After Anella (222 Franklin St.) closed following a fire last summer, owner Blair Papagni made sure that her staff would land new jobs while the chaos of the situation settled.”The fire happened on a Saturday, the day after the fire, me, my two managers and my chef, we all went out to brunch, and we first and foremost made a list of every person that worked for us and where we thought we could employ them,” Papgani said. “And then we had a staff meeting a few days later and it was sorta like a job fair.” Anella reopened with much of its original staff in November following months of rebuilding.
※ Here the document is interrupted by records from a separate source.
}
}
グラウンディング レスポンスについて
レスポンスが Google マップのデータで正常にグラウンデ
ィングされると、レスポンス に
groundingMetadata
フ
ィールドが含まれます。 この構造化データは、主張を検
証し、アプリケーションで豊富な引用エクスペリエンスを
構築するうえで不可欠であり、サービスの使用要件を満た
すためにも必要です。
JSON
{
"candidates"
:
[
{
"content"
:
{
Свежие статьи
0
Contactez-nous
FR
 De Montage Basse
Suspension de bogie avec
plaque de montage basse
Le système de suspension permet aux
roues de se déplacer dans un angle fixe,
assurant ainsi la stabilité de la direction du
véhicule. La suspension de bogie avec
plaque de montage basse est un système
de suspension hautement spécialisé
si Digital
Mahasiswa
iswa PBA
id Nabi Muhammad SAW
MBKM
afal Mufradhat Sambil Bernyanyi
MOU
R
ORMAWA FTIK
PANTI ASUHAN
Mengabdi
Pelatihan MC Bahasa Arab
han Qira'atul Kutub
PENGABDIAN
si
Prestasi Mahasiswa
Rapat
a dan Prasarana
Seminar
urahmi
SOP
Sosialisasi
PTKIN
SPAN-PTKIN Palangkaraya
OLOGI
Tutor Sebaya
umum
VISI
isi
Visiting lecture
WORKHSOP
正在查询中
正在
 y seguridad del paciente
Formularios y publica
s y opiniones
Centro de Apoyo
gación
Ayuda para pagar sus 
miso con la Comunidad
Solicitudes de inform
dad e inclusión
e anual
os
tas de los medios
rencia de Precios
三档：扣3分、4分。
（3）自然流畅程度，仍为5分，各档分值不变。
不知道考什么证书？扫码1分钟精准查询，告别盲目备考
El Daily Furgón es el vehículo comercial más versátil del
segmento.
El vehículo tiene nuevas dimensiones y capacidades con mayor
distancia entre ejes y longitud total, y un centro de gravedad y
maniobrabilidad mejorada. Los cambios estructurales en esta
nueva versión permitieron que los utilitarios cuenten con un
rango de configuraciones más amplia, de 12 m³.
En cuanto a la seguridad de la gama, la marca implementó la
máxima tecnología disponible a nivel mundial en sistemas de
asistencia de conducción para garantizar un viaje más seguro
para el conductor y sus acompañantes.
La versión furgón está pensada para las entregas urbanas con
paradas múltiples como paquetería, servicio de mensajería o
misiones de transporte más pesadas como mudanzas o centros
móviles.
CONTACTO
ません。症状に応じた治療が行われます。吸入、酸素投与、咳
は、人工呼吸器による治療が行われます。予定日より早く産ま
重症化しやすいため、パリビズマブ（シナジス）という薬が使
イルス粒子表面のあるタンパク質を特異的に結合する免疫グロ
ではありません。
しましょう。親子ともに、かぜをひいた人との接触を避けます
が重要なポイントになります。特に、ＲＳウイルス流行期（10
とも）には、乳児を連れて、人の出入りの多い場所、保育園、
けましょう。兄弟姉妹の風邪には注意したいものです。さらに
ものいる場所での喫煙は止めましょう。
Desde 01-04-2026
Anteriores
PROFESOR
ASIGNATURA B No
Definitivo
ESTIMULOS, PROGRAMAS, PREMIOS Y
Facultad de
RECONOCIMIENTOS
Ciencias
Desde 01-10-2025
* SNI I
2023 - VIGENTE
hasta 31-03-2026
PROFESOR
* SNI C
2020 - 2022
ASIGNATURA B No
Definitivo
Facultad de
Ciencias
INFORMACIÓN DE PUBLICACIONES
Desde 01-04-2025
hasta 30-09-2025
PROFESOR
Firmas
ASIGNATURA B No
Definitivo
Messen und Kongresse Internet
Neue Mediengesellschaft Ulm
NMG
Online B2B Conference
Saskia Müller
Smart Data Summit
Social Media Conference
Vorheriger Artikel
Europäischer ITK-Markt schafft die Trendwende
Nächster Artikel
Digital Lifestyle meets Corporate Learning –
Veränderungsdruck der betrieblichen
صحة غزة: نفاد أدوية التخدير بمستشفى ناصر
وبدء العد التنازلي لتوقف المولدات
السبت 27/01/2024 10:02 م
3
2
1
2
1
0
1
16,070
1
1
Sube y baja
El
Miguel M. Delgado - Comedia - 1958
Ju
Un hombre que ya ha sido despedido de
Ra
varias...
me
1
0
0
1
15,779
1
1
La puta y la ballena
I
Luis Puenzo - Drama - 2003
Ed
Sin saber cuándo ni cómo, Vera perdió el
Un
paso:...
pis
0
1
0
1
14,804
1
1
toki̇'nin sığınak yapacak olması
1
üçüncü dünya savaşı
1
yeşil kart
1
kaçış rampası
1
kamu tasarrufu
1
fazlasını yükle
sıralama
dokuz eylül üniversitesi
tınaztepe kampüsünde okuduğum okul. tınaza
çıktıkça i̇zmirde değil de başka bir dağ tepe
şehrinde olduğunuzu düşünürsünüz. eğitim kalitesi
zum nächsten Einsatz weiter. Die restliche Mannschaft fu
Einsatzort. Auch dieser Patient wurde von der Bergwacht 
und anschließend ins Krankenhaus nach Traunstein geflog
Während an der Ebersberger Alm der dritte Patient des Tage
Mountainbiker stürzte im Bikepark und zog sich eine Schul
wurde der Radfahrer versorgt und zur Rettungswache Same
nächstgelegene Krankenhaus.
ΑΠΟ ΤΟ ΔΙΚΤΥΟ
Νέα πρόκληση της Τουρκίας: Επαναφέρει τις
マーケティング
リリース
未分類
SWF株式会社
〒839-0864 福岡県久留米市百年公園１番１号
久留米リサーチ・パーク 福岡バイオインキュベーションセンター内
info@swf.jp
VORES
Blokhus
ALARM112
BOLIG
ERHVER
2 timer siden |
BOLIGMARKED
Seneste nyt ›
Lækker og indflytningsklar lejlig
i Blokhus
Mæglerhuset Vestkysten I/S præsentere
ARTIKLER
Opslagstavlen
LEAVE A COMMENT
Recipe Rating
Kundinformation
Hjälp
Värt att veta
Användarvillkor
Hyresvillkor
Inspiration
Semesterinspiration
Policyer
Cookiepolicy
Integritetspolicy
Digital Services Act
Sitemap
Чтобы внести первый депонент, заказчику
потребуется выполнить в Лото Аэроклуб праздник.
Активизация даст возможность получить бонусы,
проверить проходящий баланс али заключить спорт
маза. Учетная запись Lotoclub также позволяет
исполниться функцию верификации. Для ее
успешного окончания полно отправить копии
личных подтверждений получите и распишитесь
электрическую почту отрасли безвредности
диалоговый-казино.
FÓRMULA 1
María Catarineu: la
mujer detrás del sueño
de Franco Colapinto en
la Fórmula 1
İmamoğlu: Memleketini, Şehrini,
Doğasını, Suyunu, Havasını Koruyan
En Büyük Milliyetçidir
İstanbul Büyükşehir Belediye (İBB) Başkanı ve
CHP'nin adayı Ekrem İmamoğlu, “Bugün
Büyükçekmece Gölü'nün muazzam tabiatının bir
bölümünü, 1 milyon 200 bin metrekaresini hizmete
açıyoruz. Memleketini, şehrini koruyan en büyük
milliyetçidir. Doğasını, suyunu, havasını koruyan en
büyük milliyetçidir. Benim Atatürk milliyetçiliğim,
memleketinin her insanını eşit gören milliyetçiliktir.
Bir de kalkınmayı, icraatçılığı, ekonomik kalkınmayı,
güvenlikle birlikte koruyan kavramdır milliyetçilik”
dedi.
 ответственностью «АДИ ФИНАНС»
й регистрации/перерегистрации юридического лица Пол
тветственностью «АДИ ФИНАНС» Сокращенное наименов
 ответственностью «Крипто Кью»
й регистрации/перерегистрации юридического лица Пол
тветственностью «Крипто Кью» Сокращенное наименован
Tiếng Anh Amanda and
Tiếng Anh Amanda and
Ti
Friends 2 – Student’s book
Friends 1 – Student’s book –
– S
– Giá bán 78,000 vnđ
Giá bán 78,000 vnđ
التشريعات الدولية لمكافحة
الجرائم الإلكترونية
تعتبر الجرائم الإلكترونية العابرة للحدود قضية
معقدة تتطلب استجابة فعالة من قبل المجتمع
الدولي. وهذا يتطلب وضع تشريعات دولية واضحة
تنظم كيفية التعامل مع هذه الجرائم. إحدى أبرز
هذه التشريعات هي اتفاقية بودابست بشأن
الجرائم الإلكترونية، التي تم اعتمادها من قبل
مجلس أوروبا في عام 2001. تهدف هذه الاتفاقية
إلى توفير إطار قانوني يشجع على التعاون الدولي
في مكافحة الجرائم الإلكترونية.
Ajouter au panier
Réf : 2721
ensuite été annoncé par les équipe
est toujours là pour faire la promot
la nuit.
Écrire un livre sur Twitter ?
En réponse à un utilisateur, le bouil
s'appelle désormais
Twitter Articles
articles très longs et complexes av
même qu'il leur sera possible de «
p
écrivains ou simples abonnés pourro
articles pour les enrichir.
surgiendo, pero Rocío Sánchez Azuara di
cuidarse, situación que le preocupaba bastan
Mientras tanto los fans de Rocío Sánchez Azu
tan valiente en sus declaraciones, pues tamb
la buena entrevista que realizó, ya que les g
Papagni signed a lease for Anella in December 2008, and attributes the restaurants’ staying power in part to her landlord. “I think that the experience of a lot of people, unfortunately, is that they have terrible landlords, and I actually have a really good relationship with my landlord and he’s made it possible that Anella will be able to be there for a really long time,” she said.
When it came to redesigning the fire-damaged restaurant, Papagni found a rare opportunity to reflect on what Anella’s strong points were. “I think that our mantra with reopening was to use the fire as an opportunity to fix things that maybe weren’t working so well for us and embrace the things that were,” she said.
In a city where the restaurant industry is especially competitive, many dining establishments operate as turnover machines while treating their employees as disposable. Papagni takes great pride in the fact that Anella employees tend to stick with the business on a more longterm basis: “Our two managers that are on right now have been with me for seven years. My Chef, Mayo is his name, he started at Anella as the dishwasher when we opened in 2009, and he’s worked every position in the kitchen, and he worked his way up to chef,” she said
A sentiment for community is signified in Anella’s menu and the spaces’ furnishings, which draw heavily from Greenpoint’s many skilled artisans and their businesses.
Speaking about her favorite dish on the menu, the rigatoni with marinara and ricotta, Papagni reminisces of her childhood: “When I was a kid I used to make lasagna with my Grandma and because I was really impatient and I couldn’t wait for it to cook, she would give me the broken lasagna noodles and put tomato sauce on it and a little ricotta cheese,” she said referencing the dish.
While the menu at Anella has changed just slightly from the restaurant’s first iteration, the rebuilding process created an opportunity to furnish the space with the crafts of Greenpoint’s locals.
The artists that Papagni worked with for Anella’s redesign were: Wishbone Woodworking made all of the wine boxes and shelving behind the bar; Friend of All Glass (Flannery Cronin) made the spectacular front window lights just a block away; D’emploi Studio (Kyle Mosholder) designed the staff aprons; Loui Terrier, who Papagni calls a ‘neighborhood treasure,’ helped design the new interior and Williamsburg-based Cycle Projects were the architectural team.
Anella is open for dinner Mon – Fri, 5:30 –11 p.m., and Sat and Sun 5 – 11 p.m., and for brunch on weekends 10 a.m. – 4 p.m.